From the deep blue shade on the stucco exterior to the vibrant dining room wallpaper to the outfit she's wearing on this day, it's obvious Kristi Brousseau loves color.

"If I can pop color anywhere, I will," said Brousseau, who shares the Colonial-style Steele Place home with husband, Brian, and their seven dogs. That's right, seven dogs.

But it took a little while for her to find her path to the right palette.

The Brousseaus discovered their 90-year-old home riding bikes through the neighborhood.

"It was a complete shock when Brian asked me if I would like to look at the house, especially since it was almost twice as big as the house we were in, but everything just fell into place," Brousseau said.

They purchased the two-story house in 2015 and painted all of the rooms beige, going for neutral with the putty shade.

But that really didn't work for her.

"We are old, colorful characters," Brousseau said. "We wanted a house that was old, colorful and full of character." 

She started in the dining room, papering the walls with a colorful chinoiserie pattern, or Chinese motif, with birds, animals, trees and tiny houses in hot pinks, blues and oranges.

"The wallpaper is the artwork in the room," Brousseau said.

She wanted to use the same pattern on the back wall of the living room. That didn't work. Neither did several other papers she tried, so she called in an expert, interior designer Meghann Landry, of McMillin Interiors, for help. 

At Landry's suggestion, a small-patterned blue and white complementing wallpaper went up on the living room wall, and all of the woodwork in both rooms was painted a rich cream color.

The living room's dark camel sofa and two-toned blue chairs play off the colors in the wallpapers.

"Meghann had to rein me in," Brousseau said. "She said, 'Let's pull everything in a little.'"

The living room and dining room, designated "no dog zones," are open to the sun porch, which Brousseau uses as her office, where she helps her husband in his real estate business.

The large kitchen-keeping room with a working fireplace is where the dogs (and the couple) spend most of their time.

The kitchen's dark-stained cabinets are topped with Mexican tiles that coordinate perfectly with the original hardwood floors throughout the home.

"I have been in homes where everything in the kitchen is so crisp and white and clean," Brousseau said. "This is a home where people feel they can come in and put their feet up and relax."

So can the dogs. The furniture is covered in Crypton, a fabric that resists stains, moisture and odors. Spills and accidents can easily be wiped off.

"It's a must for a house with seven dogs," Brousseau said.

French doors from the keeping area lead to the large backyard with a deck and pool, Brousseau's favorite spot.

"I am out there every single day that the weather is good," she said. "It's my idea of heaven to relax by the pool with a book."

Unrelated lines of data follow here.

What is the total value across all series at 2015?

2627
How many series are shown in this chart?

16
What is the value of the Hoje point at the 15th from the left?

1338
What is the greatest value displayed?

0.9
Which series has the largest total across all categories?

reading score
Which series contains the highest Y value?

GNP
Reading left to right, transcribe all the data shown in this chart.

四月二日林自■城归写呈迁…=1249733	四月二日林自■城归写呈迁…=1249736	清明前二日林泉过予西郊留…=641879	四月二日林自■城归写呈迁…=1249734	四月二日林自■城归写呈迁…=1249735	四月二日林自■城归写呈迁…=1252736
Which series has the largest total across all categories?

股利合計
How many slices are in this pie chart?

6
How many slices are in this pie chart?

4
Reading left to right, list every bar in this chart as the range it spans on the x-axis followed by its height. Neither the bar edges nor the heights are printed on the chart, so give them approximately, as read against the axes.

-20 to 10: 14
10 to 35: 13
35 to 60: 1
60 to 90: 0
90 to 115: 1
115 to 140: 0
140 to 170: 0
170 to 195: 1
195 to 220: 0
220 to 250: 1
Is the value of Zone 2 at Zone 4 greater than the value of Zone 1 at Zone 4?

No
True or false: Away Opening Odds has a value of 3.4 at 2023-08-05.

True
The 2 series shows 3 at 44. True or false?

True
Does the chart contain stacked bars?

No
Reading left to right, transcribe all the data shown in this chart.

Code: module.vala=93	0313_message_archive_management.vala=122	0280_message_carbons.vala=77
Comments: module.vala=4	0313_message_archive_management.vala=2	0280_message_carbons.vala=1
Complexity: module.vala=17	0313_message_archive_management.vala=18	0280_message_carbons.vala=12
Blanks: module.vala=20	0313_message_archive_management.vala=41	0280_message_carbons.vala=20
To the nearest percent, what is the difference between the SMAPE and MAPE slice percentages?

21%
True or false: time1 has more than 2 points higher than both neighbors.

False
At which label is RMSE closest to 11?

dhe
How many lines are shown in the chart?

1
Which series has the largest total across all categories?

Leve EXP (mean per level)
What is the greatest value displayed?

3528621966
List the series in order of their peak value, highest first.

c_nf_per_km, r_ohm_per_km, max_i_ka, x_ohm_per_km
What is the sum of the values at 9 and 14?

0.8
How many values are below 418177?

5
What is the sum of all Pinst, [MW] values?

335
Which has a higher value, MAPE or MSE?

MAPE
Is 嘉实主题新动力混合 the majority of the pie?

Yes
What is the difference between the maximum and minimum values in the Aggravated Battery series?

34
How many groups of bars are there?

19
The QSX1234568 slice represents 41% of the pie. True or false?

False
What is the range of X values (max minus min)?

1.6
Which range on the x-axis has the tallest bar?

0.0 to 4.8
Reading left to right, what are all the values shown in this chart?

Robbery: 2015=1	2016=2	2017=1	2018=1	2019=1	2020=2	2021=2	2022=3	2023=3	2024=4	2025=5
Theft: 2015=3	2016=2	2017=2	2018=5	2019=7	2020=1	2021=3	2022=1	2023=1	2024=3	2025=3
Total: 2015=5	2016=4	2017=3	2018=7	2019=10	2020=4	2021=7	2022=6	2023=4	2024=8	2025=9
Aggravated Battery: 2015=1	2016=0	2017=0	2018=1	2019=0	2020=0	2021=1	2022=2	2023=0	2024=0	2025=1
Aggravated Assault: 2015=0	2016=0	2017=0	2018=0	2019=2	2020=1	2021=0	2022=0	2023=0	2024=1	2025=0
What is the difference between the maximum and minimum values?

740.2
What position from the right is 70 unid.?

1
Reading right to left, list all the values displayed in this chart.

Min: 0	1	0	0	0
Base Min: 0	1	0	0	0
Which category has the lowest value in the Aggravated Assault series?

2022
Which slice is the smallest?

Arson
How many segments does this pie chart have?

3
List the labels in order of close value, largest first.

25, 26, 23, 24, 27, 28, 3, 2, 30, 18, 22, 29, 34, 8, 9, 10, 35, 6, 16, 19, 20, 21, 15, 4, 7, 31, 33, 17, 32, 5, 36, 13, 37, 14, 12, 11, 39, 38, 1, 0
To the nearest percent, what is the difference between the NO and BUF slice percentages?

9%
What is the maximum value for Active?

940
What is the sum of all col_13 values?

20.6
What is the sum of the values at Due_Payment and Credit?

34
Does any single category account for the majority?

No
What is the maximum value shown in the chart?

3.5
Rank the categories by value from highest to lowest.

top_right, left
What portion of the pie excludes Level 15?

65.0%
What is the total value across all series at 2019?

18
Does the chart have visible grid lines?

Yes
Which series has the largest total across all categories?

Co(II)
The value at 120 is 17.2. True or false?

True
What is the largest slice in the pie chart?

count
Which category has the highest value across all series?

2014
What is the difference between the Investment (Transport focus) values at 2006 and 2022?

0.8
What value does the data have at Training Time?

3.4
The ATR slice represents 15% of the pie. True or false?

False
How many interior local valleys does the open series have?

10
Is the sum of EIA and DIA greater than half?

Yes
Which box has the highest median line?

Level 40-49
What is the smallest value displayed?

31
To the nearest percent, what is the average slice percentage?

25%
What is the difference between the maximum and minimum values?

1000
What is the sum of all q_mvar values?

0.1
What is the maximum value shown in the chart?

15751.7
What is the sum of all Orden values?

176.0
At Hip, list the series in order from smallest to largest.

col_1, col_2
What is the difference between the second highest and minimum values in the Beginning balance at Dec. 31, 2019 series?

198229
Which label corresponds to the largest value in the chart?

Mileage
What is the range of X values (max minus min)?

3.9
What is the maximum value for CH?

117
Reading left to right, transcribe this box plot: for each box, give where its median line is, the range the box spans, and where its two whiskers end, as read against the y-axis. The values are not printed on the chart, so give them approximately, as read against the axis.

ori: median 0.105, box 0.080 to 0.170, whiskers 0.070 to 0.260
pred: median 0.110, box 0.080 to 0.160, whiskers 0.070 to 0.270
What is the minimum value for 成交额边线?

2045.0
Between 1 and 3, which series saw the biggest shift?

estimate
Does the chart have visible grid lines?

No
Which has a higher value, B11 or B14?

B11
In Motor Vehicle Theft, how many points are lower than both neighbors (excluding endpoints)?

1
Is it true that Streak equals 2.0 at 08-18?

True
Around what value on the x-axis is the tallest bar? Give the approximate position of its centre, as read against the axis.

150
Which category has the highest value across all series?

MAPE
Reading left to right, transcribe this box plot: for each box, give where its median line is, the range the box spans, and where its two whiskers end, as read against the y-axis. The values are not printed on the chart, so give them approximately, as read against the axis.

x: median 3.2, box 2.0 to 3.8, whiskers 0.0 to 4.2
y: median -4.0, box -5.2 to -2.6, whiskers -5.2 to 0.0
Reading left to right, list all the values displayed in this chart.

The home originally had five bedrooms, all upstairs. Brian Brousseau, one of the former owners of The Caterie, the Perkins Road music venue, bar and restaurant that burned in 2010, converted the bedroom nearest the master bedroom into a big closet for his wife.

Decorated in shades of apricot and cream, the master bedroom has a balcony that overlooks the backyard.

Across the hall is the "cow room," named for the focal point in the room, what else, a brightly colored painting of a cow.